Eastern Opportunities: Discovering Asia's hidden investment treasures

Asian equities can offer investors a dynamic mix of opportunities. For those prepared to navigate the twists, turns and inevitable volatility, Asia’s exciting and diverse markets can unleash compelling rewards.

 

Investors often view Asian stock markets as dynamic and exciting, though also risky and volatile. The Asia Pacific region, in particular, is commonly associated with phrases such as ‘economic miracle’, ‘tiger economies’ and ‘currency crisis.’

 

As an investor who witnessed the aftershock of the Japanese economic miracle and the contagion of the 1997 Asian Financial Crisis, I am well aware of what a ride these markets can be.

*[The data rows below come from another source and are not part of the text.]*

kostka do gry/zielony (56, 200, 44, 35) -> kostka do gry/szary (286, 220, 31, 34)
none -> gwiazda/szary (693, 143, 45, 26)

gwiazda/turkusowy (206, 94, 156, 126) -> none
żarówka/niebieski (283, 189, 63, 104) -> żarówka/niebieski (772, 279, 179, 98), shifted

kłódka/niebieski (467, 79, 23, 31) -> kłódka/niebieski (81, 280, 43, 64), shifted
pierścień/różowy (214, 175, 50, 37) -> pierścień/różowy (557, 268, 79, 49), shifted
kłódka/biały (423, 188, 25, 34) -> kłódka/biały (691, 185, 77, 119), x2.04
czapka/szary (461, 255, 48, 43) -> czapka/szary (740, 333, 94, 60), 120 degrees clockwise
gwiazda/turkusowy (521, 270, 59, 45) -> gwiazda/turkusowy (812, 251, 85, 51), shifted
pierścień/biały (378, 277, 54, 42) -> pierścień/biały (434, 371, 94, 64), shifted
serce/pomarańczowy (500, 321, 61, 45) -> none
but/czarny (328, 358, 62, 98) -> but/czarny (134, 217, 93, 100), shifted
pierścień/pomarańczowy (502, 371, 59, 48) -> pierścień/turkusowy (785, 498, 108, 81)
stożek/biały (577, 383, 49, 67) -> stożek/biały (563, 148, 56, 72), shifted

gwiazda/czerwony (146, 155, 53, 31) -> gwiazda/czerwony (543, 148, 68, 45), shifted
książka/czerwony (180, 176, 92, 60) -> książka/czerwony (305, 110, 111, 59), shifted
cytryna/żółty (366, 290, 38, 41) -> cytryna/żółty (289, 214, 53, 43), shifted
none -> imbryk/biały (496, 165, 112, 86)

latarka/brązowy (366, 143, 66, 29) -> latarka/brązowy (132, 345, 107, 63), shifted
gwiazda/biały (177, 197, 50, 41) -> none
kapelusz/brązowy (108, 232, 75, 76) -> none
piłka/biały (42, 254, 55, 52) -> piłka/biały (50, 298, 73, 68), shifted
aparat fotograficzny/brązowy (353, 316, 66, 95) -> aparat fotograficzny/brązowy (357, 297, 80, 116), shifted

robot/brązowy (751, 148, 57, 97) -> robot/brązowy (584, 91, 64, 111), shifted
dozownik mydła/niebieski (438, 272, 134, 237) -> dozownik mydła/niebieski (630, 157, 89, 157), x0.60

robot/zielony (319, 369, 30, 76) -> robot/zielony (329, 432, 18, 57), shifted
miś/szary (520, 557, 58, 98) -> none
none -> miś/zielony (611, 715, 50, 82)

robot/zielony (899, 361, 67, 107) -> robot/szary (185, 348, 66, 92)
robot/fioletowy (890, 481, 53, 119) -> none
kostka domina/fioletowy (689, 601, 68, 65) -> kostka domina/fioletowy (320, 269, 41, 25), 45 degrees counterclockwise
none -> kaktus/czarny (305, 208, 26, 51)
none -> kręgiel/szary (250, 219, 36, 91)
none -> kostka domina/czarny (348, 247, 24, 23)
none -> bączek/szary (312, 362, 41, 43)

I was also based in Hong Kong when the China bull market was in full swing.

 

At first glance, these markets may not seem natural sources of income for a high-quality, steady strategy like the Aegon Global Equity Income Fund. However, underneath the boom-and-bust nature of Asian markets lie several wonderful companies, many of which we hold in our portfolio.

 

Tech treasures

Historically, Asian technology stocks were low-quality assembly operations, typically located in Taiwan. Such companies still exist, often paying high dividends. However, the low value-add nature of their core businesses does not appeal to us. We prefer global leaders with a strong market share.

 

TSMC is a case in point. As the world’s leading semiconductor manufacturer, it has an almost 70% share of the global foundry market, putting it well ahead of its closest rival, Samsung Electronics, which commands under 10%. We have held TSMC since the Fund’s launch in 2012 and the stock has been a multibagger over that period.

 

Another Taiwanese winner is Delta Electronics. Like its compatriot TSMC, Delta is a world leader operating in a structurally growing market. The company provides power management and liquid cooling products to data centres, putting it at the heart of the boom in artificial intelligence (AI) and driving a sharp rise in its share price over the past few years.

 

Across the Taiwan Strait, we own another technology company, Tencent. Almost every single Chinese person uses one or more Tencent products. It is a leading software business with operations in gaming, AI, digital payments, cloud computing and messaging platforms, providing a wide range of growth drivers.

 

Financial sector finds

Asia’s success stories extend beyond the tech sector. It is also home to several excellent financial companies like Australia’s Macquarie Group. The company is an expert at deploying capital between its diverse range of businesses, which include infrastructure, wealth management and investment banking activities. Its share price has outperformed most major global banks over the past decade, thanks to this proactive approach.

 

We also own DBS Group in Singapore, which is far less dynamic in changing its business mix, but every bit as attractive as an investment. DBS prefers to focus on the traditional banking model, and one could certainly make a case for it being Asia’s best bank in this category. As a result of this focus, it is highly profitable, as its 17% return on equity suggests. In fact, it has so much excess capital at the moment that it is paying a quarterly ‘capital return’ dividend. This is in addition to its ordinary dividend, which in itself has almost doubled since 2022. Taken together, these distributions give an annual dividend yield of close to 6%, making DBS one of Asia’s great dividend growth (and capital appreciation) stories of recent years.

 

A rare telecom trophy

Dynamic and exciting are perhaps not terms you naturally think of when it comes to telecommunication companies, as they are usually blighted by low growth and high debt.

 

Thankfully, in Singapore Telecommunications (SingTel), we have found a company offering growth, perhaps not in the core market, but in data centres and emerging markets such as India. Its balance sheet is robust, allowing it to return a 4.5% dividend to investors.

 

The allure of Asia

Within the Aegon Global Equity Income Fund, we have been overweight Asian markets for some time, finding them an excellent source of alpha (outperformance), beta (market exposure and risk), and income (steady cash flow) – quite the trio.

 

Of course, Asia is not a homogeneous region, which brings numerous governance, macroeconomic and geopolitical considerations. However, with the correct risk framework and rigorous analysis, investing in Asia can unlock significant rewards.